Vivimos en un mundo atravesado por la violencia y la desigualdad. No son excepciones, sino constantes de una sociedad regida por el dinero, que mercantiliza la vida en todas sus formas. Esta dinámica nos empuja a normalizar el terror o, en el mejor de los casos, a buscar —o construir— alguna forma de esperanza a la cual aferrarnos. Una esperanza que no sea sólo espera, sino práctica: anticipación de “otro mundo” posible.
La esperanza no es un sentimiento abstracto, sino una construcción cotidiana. Es el comienzo de una vida que, aún entre contradicciones, prefigura justicia y dignidad. Y esa esperanza puede comenzar con algo tan sencillo —y a la vez tan profundo— como sembrar plantas en casa o en la colonia.
Puede parecer ingenuo pensar que sembrar plantas transforme el mundo. Tal vez lo sea. Lo que sí es cierto es que esta acción, cuando se realiza colectivamente, se vuelve profundamente subversiva con el status quo. No sólo resiste la hegemonía del asfalto y del supermercado; también—y sobre todo— desafía el individualismo exacerbado y la vida social surgida por el dinero.
¿Qué tiene de especial sembrar plantas con otras personas?Tal vez poco, y sin embargo, en tiempos donde lo común es pasar por encima de los demás para sobrevivir, decidir organizarse, cuidar juntes la tierra, compartir el fruto, es transformador. En esa sencillez hay una grieta por donde se cuela la posibilidad de “otro mundo”.
Siguiendo a John Holloway, podría decirse que estas acciones son gritos, negaciones del mundo que nos niega. Sembrar plantas colectivamente es un acto que dice ¡No! a la violencia del dinero, ¡No! a la desesperanza. Pero también es un ¡Sí!: una afirmación que comienza a construir algo distinto. Es una forma concreta de autodeterminación social: de tomar en nuestras manos, junto con otras y otros, la decisión sobre cómo queremos vivir, alimentarnos, organizarnos, resistir.
Esta práctica encierra, al menos, tres dimensiones transformadoras.
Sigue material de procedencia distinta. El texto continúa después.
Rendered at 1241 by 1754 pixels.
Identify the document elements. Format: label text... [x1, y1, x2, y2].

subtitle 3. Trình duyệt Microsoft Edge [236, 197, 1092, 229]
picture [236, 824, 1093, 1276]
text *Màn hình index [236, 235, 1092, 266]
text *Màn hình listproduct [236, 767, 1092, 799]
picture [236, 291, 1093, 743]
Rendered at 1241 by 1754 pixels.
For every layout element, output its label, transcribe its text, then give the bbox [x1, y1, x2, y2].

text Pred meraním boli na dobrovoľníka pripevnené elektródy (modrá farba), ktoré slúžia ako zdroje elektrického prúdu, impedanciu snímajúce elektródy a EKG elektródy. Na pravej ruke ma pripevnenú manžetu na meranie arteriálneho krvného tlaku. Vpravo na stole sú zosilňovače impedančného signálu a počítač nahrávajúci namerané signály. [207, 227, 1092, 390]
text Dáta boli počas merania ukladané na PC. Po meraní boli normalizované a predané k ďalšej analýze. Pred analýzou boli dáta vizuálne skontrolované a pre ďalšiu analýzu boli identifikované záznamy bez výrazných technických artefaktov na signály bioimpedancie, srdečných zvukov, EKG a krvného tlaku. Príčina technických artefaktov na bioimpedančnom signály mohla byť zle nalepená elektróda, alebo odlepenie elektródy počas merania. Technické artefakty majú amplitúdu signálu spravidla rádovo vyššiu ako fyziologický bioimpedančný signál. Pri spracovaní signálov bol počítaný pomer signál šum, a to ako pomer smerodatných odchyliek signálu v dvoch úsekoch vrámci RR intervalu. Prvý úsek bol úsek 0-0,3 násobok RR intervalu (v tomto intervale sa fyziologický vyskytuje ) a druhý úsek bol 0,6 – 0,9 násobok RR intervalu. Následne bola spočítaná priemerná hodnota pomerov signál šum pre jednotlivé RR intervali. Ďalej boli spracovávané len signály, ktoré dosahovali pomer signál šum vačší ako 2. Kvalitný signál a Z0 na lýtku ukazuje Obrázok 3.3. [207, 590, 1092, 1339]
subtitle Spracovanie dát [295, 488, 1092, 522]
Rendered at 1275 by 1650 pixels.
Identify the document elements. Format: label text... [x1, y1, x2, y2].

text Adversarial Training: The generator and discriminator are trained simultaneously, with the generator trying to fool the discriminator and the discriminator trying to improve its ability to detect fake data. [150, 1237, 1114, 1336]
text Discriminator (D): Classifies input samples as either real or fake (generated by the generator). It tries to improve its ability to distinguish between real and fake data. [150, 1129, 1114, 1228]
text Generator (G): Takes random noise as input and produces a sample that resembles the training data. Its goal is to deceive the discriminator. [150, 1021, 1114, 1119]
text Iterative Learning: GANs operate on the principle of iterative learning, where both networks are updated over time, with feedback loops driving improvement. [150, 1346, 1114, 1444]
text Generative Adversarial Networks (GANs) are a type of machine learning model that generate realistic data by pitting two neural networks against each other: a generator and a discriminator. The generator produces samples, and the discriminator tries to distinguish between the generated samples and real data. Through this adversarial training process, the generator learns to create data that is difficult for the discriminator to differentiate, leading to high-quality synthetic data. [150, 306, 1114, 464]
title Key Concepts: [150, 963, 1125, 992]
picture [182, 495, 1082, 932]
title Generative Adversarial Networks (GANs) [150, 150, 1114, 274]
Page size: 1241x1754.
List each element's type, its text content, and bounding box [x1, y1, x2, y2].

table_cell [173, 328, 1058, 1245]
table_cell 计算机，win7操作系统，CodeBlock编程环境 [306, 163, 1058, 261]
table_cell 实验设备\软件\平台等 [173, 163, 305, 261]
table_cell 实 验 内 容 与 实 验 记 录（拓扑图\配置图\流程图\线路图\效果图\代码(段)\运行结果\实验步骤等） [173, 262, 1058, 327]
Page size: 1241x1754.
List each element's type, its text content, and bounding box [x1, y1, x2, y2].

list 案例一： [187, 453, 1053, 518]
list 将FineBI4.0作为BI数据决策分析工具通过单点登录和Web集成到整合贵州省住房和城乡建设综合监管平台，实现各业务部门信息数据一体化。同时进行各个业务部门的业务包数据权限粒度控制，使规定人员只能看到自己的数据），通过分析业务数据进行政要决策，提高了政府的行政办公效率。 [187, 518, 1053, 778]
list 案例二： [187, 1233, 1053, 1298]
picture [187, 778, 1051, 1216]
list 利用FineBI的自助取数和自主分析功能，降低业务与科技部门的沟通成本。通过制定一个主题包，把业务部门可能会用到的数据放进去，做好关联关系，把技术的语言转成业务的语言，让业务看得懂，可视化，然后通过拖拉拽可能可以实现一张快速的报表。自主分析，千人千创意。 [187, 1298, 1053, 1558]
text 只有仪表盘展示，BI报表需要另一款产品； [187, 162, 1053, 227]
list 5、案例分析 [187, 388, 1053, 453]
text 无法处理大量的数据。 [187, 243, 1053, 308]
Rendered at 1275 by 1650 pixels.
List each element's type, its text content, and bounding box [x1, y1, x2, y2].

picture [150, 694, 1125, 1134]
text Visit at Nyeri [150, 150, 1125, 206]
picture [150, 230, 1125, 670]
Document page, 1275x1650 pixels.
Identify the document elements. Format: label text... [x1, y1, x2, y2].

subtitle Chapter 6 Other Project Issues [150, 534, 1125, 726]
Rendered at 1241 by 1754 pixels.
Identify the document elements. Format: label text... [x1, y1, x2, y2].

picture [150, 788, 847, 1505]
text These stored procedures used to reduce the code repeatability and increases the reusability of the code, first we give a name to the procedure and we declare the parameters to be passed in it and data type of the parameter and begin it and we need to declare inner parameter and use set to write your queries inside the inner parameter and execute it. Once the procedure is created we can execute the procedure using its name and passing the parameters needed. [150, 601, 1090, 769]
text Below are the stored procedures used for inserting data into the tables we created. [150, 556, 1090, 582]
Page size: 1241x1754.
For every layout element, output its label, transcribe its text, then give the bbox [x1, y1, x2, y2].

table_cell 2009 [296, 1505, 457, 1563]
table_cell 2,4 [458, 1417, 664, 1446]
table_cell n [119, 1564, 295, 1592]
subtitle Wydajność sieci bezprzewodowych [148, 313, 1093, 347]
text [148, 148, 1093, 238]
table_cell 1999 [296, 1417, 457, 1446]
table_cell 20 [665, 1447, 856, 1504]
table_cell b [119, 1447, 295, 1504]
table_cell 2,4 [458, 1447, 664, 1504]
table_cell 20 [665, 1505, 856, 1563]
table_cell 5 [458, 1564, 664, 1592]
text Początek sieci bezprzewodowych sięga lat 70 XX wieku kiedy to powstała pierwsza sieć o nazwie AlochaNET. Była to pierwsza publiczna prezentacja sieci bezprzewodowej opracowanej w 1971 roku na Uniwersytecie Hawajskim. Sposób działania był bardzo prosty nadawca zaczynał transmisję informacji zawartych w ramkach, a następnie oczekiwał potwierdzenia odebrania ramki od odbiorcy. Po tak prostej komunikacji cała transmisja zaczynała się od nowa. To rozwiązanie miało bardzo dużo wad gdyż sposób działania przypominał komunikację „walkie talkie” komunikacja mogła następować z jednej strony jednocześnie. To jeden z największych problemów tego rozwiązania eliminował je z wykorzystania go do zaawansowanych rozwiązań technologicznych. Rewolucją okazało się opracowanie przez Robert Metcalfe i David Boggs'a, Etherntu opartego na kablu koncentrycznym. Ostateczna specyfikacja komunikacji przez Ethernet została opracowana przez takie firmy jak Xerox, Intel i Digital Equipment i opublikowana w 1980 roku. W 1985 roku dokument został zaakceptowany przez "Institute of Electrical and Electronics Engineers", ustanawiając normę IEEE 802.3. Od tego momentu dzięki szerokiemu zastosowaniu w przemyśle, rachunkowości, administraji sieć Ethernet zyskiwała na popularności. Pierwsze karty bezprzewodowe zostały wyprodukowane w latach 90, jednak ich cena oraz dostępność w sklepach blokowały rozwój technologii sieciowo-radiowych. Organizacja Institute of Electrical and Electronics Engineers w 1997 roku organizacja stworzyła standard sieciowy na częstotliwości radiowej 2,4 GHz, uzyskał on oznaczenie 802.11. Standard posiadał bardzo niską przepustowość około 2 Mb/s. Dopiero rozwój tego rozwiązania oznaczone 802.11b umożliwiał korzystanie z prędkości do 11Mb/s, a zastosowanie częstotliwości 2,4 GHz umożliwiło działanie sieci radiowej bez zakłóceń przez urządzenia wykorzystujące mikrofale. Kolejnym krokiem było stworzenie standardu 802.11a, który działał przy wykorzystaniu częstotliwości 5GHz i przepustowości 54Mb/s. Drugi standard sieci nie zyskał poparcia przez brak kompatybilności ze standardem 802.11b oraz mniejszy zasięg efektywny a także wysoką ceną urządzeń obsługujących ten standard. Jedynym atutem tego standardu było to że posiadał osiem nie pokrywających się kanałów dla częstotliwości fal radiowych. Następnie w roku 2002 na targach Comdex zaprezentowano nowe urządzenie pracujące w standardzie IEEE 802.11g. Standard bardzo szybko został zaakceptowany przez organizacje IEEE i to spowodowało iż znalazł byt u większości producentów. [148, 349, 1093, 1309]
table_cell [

Primero, rompe —aunque sea de manera incipiente— con la lógica del consumo que nos hace depender del dinero para sobrevivir. Segundo, al exigir organización y acuerdos, confronta el mandato de la autosuficiencia y promueve formas justas de trabajo y disfrute colectivo. Tercero, y más importante, implica la construcción común de una alternativa: un gesto pequeño que prefigura, desde la contradicción, un mundo donde el valor no esté determinado por el mercado, sino por los vínculos y la vida compartida.
Sembrar plantas con otras personas puede parecer poco. Y sí, en muchos aspectos seguimos atrapados en la lógica del capital: seguimos comprando gran parte de nuestros alimentos, seguimos sujetos a estructuras que nos fragmentan. Pero ese pequeño gesto puede ser el comienzo de una afinidad, una alianza, una comunidad.
Desde ahí se puede avanzar hacia otras formas de organización: en la alimentación, sí, pero también en la recreación, la salud, la vida comunitaria, etc.
Este es, por ahora, uno de mis puntos de partida.